Growth in new car sales is assumed to run at twice GDP expansion on the basis of other large emerging markets such as Indonesia. The scenario has production of 4.16 million locally manufactured vehicles in 2050, 463,000 new vehicle imports and no second-hand imports (tokunbo).
This scenario has a park of 40.4 million cars in 2050 including 18.3 million Nigerian used. We have chosen it because it has the same GDP growth as the first scenario but less vigorous government backing for the industry.
Nonetheless, it would amount to a transformation. PwC’s estimates for 2015 have a park of 14.5 million vehicles, tokunbo imports of 335,000, new vehicle imports of 91,000 including the grey cross-border market and just 30,000 locally manufactured cars. Just three companies were assembling vehicles when the report was prepared, all on a semi knocked down (SKD) basis, although the FGN has awarded 35 licenses.
There is a government plan in place (the national automotive industry development plan), which includes a tariff structure to encourage domestic vehicle production. Additionally, the report identifies required backing in several areas. The first is probably the cost of vehicle purchases.
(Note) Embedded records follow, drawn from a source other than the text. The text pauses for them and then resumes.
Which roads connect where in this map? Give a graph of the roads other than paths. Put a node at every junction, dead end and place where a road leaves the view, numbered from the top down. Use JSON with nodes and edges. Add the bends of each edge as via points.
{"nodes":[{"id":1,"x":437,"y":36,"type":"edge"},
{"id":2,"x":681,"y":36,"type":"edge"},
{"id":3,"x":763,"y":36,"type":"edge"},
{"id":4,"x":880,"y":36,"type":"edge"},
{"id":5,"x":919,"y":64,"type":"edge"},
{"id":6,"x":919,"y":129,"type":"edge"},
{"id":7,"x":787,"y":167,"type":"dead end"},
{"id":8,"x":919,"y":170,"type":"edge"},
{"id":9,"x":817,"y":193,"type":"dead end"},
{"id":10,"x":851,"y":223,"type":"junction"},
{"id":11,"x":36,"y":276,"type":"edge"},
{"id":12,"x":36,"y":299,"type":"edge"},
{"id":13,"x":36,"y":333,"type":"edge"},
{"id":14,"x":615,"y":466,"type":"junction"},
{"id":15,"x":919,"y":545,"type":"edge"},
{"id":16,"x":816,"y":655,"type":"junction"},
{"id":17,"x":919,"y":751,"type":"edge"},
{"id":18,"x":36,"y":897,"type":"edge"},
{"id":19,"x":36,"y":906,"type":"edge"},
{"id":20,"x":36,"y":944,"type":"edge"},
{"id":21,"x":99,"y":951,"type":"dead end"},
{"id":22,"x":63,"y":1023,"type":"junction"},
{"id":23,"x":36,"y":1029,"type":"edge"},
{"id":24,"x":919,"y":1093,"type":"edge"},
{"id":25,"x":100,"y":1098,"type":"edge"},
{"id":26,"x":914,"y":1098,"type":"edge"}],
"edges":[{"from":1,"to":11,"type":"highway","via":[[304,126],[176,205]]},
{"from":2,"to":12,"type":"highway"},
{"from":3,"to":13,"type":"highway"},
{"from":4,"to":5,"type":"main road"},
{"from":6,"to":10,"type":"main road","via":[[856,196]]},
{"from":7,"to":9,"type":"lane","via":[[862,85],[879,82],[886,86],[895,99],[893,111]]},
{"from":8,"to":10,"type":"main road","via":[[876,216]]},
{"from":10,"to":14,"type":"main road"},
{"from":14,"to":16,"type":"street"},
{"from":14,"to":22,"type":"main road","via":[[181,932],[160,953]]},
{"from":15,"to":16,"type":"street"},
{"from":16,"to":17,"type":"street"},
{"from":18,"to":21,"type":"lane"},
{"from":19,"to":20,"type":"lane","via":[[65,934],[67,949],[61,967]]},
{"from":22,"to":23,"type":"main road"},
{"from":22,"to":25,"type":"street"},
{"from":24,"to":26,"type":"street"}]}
The report cites a survey showing that 63% of Nigerians could not afford a car without some support. Consumer finance in Nigeria is in its early stages, which we can also see from the mortgage market.
The report highlights porous borders, and notes that cars are the most smuggled items after rice and other foodstuffs.
Quality standards have to be established and enforced if the Nigerian consumer is to be weaned off a preference for imported vehicles. For the same reason, manufacturers would have to invest heavily in training.
Finally, the scenario assumes the development of satellite industries to provide parts for vehicle manufacture. The report cites batteries, belts, lights and tyres. We would add steel, which is essential to industrialization, and note the FGN’s determination to revive the industry.
There are major boosts to employment and skills development, as well as balance-of-payments benefits, from the development of a sizeable auto industry. Among the larger emerging markets, Nigeria is almost alone is not having just an industry. Motor vehicles and assembly represented less than 0.1% of constant price GDP in 2015.